---- EXTRACTED DATA

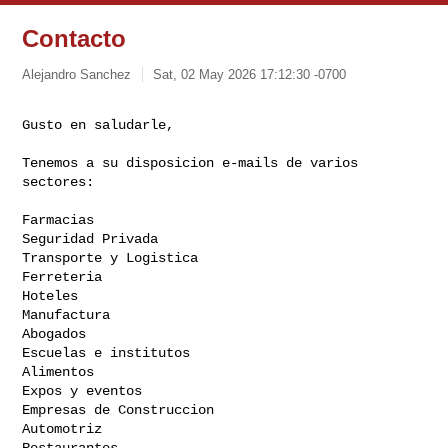
Contacto
Alejandro Sanchez
Sat, 02 May 2026 17:12:30 -0700
Gusto en saludarle,
Tenemos a su disposicion e-mails de varios 
sectores:

Farmacias

Seguridad Privada

Transporte y Logistica

Ferreteria

Hoteles

Manufactura

Abogados

Escuelas e institutos

Alimentos

Expos y eventos

Empresas de Construccion

Automotriz

Restaurantes
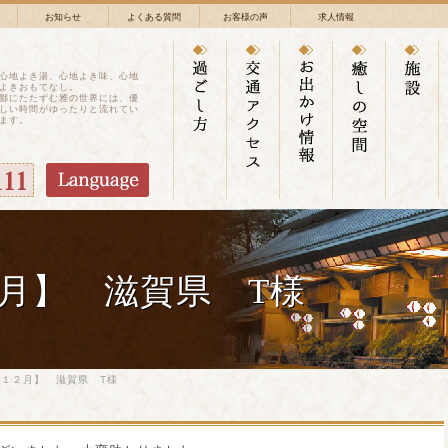
お知らせ
よくある質問
お客様の声
求人情報
心地よき湯、心地よき味、心地
よきおもてなし。
鄙にたたずむ雅の世界には、優
しい時間がゆったりと流れてい
ます。
月】 滋賀県 T様
１２月】 滋賀県 T様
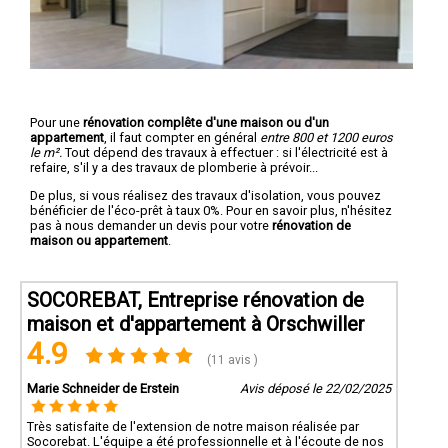
Pour une
rénovation complête d'une maison ou d'un
appartement
, il faut compter en général
entre 800 et 1200 euros
le m².
Tout dépend des travaux à effectuer : si l'électricité est à
refaire, s'il y a des travaux de plomberie à prévoir...
De plus, si vous réalisez des travaux d'isolation, vous pouvez
bénéficier de l'éco-prêt à taux 0%. Pour en savoir plus, n'hésitez
pas à nous demander un devis pour votre
rénovation de
maison ou appartement
.
SOCOREBAT, Entreprise rénovation de
maison et d'appartement à Orschwiller
4.9
(11 avis )
Marie Schneider de Erstein
Avis déposé le 22/02/2025
Très satisfaite de l'extension de notre maison réalisée par
Socorebat. L'équipe a été professionnelle et à l'écoute de nos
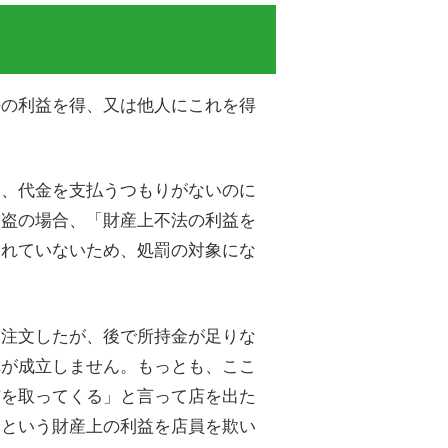
法の利益を得、又は他人にこれを得
り、代金を支払うつもりがないのに
窃盗の場合、「財産上不法の利益を
されていないため、処罰の対象にな
を注文したが、後で所持金が足りな
罪が成立しません。もっとも、ここ
布を取ってくる」と言って店を出た
るという財産上の利益を店員を欺い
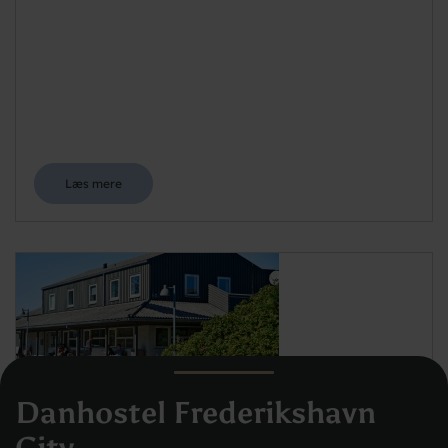
Læs mere
Danhostel Frederikshavn
Danhostel Aalborg
Skydebanevej 50, 9000 Aalborg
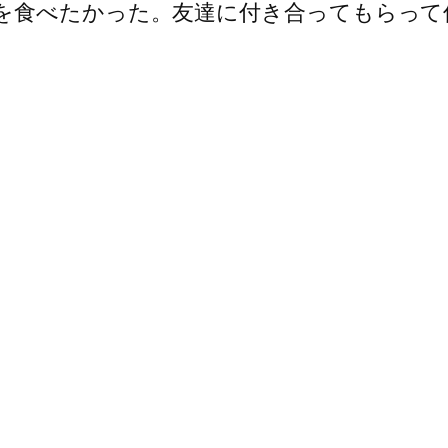
を食べたかった。友達に付き合ってもらって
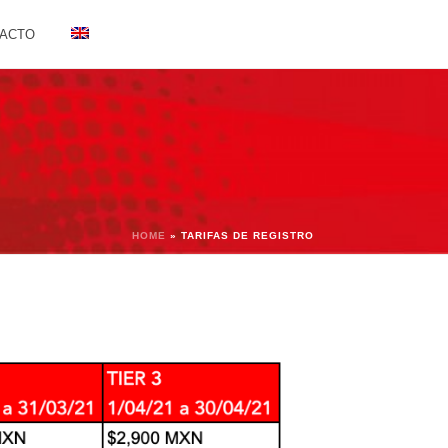
ACTO
HOME
»
TARIFAS DE REGISTRO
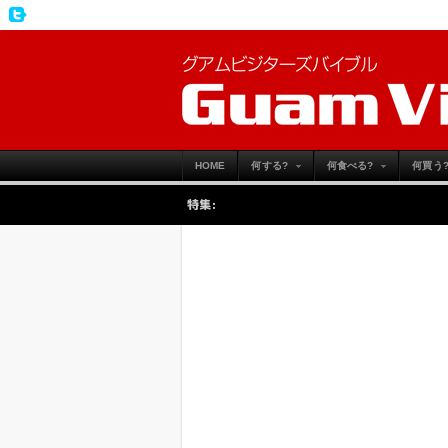
HOME
何する?
何食べる?
何買う
特集:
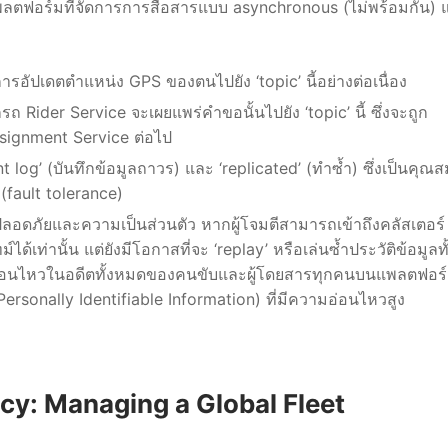
ตฟอร์มที่จัดการการสื่อสารแบบ asynchronous (ไม่พร้อมกัน) 
รอัปเดตตำแหน่ง GPS ของตนไปยัง ‘topic’ นี้อย่างต่อเนื่อง
กรถ Rider Service จะเผยแพร่คำขอนั้นไปยัง ‘topic’ นี้ ซึ่งจะถูก
signment Service ต่อไป
og’ (บันทึกข้อมูลถาวร) และ ‘replicated’ (ทำซ้ำ) ซึ่งเป็นคุณสมบ
fault tolerance)
อดภัยและความเป็นส่วนตัว หากผู้โจมตีสามารถเข้าถึงคลัสเตอร์
ได้เท่านั้น แต่ยังมีโอกาสที่จะ ‘replay’ หรือเล่นซ้ำประวัติข้อมูลท
ลื่อนไหวในอดีตทั้งหมดของคนขับและผู้โดยสารทุกคนบนแพลตฟอร์
 Personally Identifiable Information) ที่มีความอ่อนไหวสูง
ncy: Managing a Global Fleet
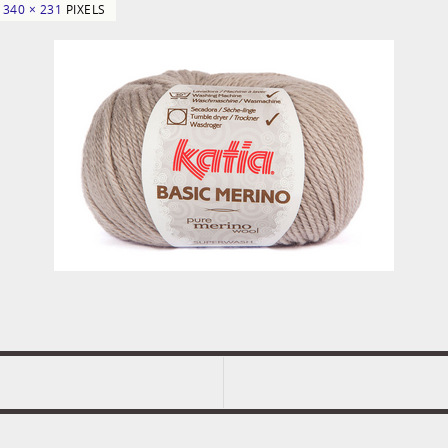
N
340 × 231
PIXELS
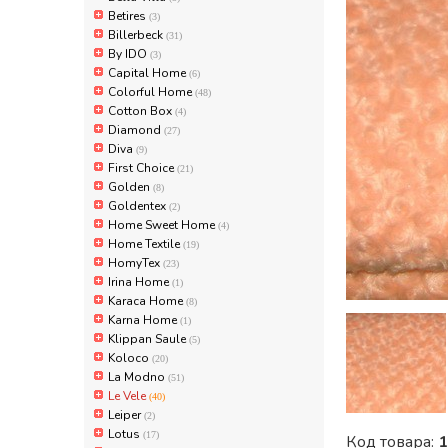
Betires
(3)
Billerbeck
(31)
By IDO
(3)
Capital Home
(6)
Colorful Home
(48)
Cotton Box
(4)
Diamond
(27)
Diva
(9)
First Choice
(21)
Golden
(8)
Goldentex
(2)
Home Sweet Home
(4)
Home Textile
(19)
HomyTex
(23)
Irina Home
(1)
Karaca Home
(8)
Karna Home
(1)
Klippan Saule
(5)
Koloco
(20)
La Modno
(51)
Le Vele
(40)
Leiper
(2)
Lotus
(17)
Код товара:
1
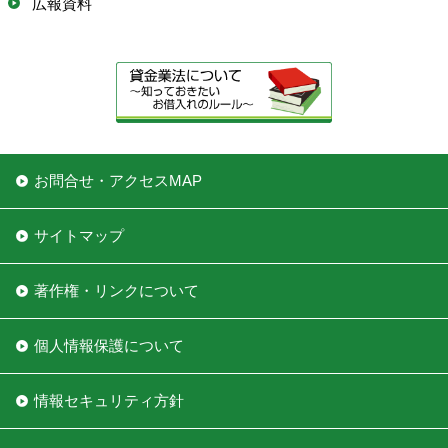
広報資料
お問合せ・アクセスMAP
サイトマップ
著作権・リンクについて
個人情報保護について
情報セキュリティ方針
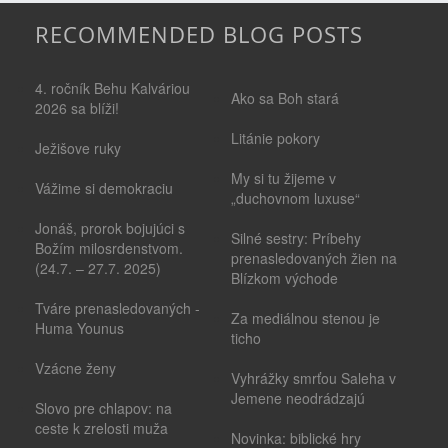
RECOMMENDED BLOG POSTS
4. ročník Behu Kalváriou
Ako sa Boh stará
2026 sa blíži!
Litánie pokory
Ježišove ruky
My si tu žijeme v
Vážime si demokraciu
„duchovnom luxuse“
Jonáš, prorok bojujúci s
Silné sestry: Príbehy
Božím milosrdenstvom.
prenasledovaných žien na
(24.7. – 27.7. 2025)
Blízkom východe
Tváre prenasledovaných -
Za mediálnou stenou je
Huma Younus
ticho
Vzácne ženy
Vyhrážky smrťou Saleha v
Jemene neodrádzajú
Slovo pre chlapov: na
ceste k zrelosti muža
Novinka: biblické hry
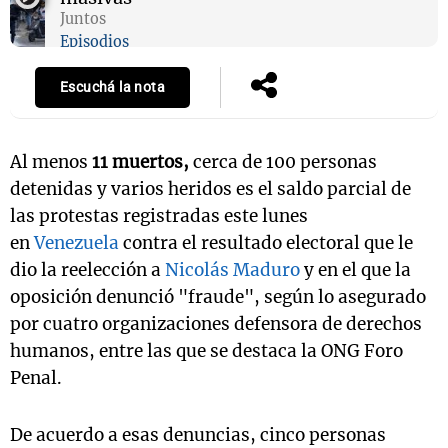
Juntos
Episodios
Escuchá la nota
Al menos
11 muertos,
cerca de 100 personas
detenidas y varios heridos es el saldo parcial de
las protestas registradas este lunes
en
Venezuela
contra el resultado electoral que le
dio la reelección a
Nicolás Maduro
y en el que la
oposición denunció "fraude", según lo asegurado
por cuatro organizaciones defensora de derechos
humanos, entre las que se destaca la ONG Foro
Penal.
De acuerdo a esas denuncias, cinco personas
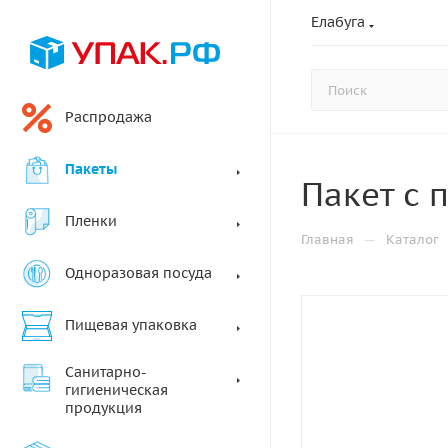
Елабуга
Распродажа
Пакеты
Пакет с 
Пленки
—
Главная
Каталог
Одноразовая посуда
Пищевая упаковка
Санитарно-
гигиеническая
продукция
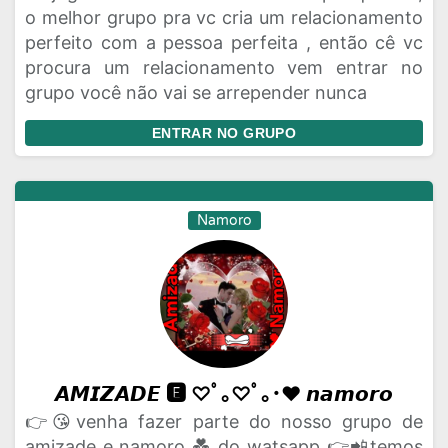
o melhor grupo pra vc cria um relacionamento
perfeito com a pessoa perfeita , então cê vc
procura um relacionamento vem entrar no
grupo você não vai se arrepender nunca
ENTRAR NO GRUPO
Namoro
𝘼𝙈𝙄𝙕𝘼𝘿𝙀 🅴 ♡ﾟ｡♡ﾟ｡･♥ 𝙣𝙖𝙢𝙤𝙧𝙤
👉😘venha fazer parte do nosso grupo de
amizade e namoro 💑 do watsapp 👉📲temos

--------

Above are the entries; copy every line among them that contains the word "Danhostel".

Danhostel Frederikshavn
Danhostel Aalborg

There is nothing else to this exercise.